Der mobile Zugang als solcher ist für Autofahrer im Prinzip nichts Neues. "Doch peu à peu greift jetzt auch die Fahrzeugelektronik selbst auf Daten aus dem Internet zurück", erläutert Audi-Sprecher Josef Schloßmacher. Als Beispiel nennt er das Navigationssystem von A7 und A8. Zum ersten Mal haben die Bayern eine Verknüpfung mit Google programmiert. Auf dem Bildschirm sehe der Fahrer neben üblicher Karten und Fotos von Google Earth auch Informationen zu Sonderzielen. Das nächste Kino, ein Schuhgeschäft oder die Stadtbücherei, sei so auf Anhieb gefunden, sagt Schloßmacher.

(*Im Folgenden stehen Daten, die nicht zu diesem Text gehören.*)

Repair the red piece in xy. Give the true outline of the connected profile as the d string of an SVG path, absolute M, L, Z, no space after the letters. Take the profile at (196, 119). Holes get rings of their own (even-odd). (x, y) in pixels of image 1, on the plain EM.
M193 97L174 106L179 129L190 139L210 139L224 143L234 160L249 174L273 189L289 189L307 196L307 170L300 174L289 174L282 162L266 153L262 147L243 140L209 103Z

Raumklang aus 62 Lautsprechern

Neben der Navigation profitiert vom rollenden Internetzugang vor allem das Unterhaltungsprogramm: Web-Radio ist ein Stichwort, mit dem etwa Smart und Mini ihren Kunden die aufpreispflichtige Integration des iphones schmackhaft machen wollen. Mini-Sprecher Cypselus von Frankenberg sagt, empfangbar seien nicht nur die konventionellen Radiosender der jeweiligen Region, sondern über "25 000 Stationen auf dem ganzen Globus".

Aber es geht offenbar noch mehr: So hat Audi den Prototypen eines Q7 vorgestellt, in dem mit 62 Lautsprechern der perfekte Raumklang erzeugt wird. Dafür nutzen die Entwickler die sogenannte Wellenfeldsynthese-Technologie (WFS), die auf exakt modulierten Schallwellen fußt. Egal wo man sitzt, sind die einzelnen Quellen, zum Beispiel ein Sänger, die Gitarre oder das Schlagzeug, aus jeweils einer anderen Ecke zu hören - wie bei einem Konzert. Und Denis Credé, Leiter der Soundentwicklung bei Audi, stellt für die Zukunft noch mehr Hörgenuss in Aussicht.